Saved data entries

+++++

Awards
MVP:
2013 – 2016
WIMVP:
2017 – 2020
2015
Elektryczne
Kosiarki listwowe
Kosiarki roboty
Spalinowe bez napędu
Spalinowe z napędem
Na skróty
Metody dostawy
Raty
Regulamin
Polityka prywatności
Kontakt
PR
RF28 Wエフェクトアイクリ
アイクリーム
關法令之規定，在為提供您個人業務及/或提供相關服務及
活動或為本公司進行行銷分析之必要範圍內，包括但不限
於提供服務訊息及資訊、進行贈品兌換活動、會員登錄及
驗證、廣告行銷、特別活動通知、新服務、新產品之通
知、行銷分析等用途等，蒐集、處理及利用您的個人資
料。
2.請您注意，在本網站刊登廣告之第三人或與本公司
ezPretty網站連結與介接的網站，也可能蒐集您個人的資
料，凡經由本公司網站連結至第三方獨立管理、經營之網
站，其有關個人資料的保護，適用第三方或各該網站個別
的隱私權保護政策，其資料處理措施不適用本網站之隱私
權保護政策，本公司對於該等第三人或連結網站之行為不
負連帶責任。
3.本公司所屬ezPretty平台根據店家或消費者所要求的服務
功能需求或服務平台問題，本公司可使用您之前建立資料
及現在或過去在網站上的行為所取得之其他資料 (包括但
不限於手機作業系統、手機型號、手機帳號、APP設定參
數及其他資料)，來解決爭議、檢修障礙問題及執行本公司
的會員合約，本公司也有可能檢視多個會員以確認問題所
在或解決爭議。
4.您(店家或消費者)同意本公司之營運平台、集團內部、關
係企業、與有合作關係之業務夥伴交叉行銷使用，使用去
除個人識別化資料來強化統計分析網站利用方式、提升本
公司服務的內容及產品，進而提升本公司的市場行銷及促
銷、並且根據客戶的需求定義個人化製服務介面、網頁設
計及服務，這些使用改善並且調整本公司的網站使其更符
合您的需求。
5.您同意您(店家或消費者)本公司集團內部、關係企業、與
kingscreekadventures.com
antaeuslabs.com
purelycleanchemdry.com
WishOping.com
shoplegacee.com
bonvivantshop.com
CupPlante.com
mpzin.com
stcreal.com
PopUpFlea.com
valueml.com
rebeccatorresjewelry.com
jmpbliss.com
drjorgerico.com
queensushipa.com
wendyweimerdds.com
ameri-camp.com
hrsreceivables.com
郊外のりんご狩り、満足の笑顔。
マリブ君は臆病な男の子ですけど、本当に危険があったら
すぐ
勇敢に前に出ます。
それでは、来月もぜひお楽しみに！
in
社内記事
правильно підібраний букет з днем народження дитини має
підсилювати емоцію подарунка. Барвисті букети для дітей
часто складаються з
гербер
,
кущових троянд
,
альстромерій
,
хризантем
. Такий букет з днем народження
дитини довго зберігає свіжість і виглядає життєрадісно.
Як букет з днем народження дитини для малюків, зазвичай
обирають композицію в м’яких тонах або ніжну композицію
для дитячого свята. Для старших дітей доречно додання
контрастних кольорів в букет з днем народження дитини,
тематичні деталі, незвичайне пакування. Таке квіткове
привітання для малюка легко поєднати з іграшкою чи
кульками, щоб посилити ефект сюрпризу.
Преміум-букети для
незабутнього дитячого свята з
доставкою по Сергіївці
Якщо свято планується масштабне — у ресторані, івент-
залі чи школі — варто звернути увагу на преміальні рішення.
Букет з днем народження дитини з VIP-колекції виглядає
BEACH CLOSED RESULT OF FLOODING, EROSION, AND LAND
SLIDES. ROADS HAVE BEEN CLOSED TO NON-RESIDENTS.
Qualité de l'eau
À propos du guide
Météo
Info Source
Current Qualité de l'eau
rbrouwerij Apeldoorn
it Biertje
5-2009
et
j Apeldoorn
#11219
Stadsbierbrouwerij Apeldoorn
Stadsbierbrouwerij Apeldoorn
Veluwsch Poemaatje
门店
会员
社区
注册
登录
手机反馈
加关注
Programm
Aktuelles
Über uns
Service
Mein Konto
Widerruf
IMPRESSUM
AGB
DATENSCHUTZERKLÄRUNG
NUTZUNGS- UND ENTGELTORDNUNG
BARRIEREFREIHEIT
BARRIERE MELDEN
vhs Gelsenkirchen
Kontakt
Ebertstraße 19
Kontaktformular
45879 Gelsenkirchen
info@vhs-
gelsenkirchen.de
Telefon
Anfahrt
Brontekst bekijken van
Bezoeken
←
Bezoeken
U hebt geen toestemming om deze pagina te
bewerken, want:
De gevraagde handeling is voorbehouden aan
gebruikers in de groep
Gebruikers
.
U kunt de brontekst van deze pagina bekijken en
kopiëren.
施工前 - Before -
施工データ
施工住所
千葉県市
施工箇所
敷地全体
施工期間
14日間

+++++

Please write out exactly the lines from the start of the data through the line that contains "hrsreceivables.com", both ends included, and nothing else.

Awards
MVP:
2013 – 2016
WIMVP:
2017 – 2020
2015
Elektryczne
Kosiarki listwowe
Kosiarki roboty
Spalinowe bez napędu
Spalinowe z napędem
Na skróty
Metody dostawy
Raty
Regulamin
Polityka prywatności
Kontakt
PR
RF28 Wエフェクトアイクリ
アイクリーム
關法令之規定，在為提供您個人業務及/或提供相關服務及
活動或為本公司進行行銷分析之必要範圍內，包括但不限
於提供服務訊息及資訊、進行贈品兌換活動、會員登錄及
驗證、廣告行銷、特別活動通知、新服務、新產品之通
知、行銷分析等用途等，蒐集、處理及利用您的個人資
料。
2.請您注意，在本網站刊登廣告之第三人或與本公司
ezPretty網站連結與介接的網站，也可能蒐集您個人的資
料，凡經由本公司網站連結至第三方獨立管理、經營之網
站，其有關個人資料的保護，適用第三方或各該網站個別
的隱私權保護政策，其資料處理措施不適用本網站之隱私
權保護政策，本公司對於該等第三人或連結網站之行為不
負連帶責任。
3.本公司所屬ezPretty平台根據店家或消費者所要求的服務
功能需求或服務平台問題，本公司可使用您之前建立資料
及現在或過去在網站上的行為所取得之其他資料 (包括但
不限於手機作業系統、手機型號、手機帳號、APP設定參
數及其他資料)，來解決爭議、檢修障礙問題及執行本公司
的會員合約，本公司也有可能檢視多個會員以確認問題所
在或解決爭議。
4.您(店家或消費者)同意本公司之營運平台、集團內部、關
係企業、與有合作關係之業務夥伴交叉行銷使用，使用去
除個人識別化資料來強化統計分析網站利用方式、提升本
公司服務的內容及產品，進而提升本公司的市場行銷及促
銷、並且根據客戶的需求定義個人化製服務介面、網頁設
計及服務，這些使用改善並且調整本公司的網站使其更符
合您的需求。
5.您同意您(店家或消費者)本公司集團內部、關係企業、與
kingscreekadventures.com
antaeuslabs.com
purelycleanchemdry.com
WishOping.com
shoplegacee.com
bonvivantshop.com
CupPlante.com
mpzin.com
stcreal.com
PopUpFlea.com
valueml.com
rebeccatorresjewelry.com
jmpbliss.com
drjorgerico.com
queensushipa.com
wendyweimerdds.com
ameri-camp.com
hrsreceivables.com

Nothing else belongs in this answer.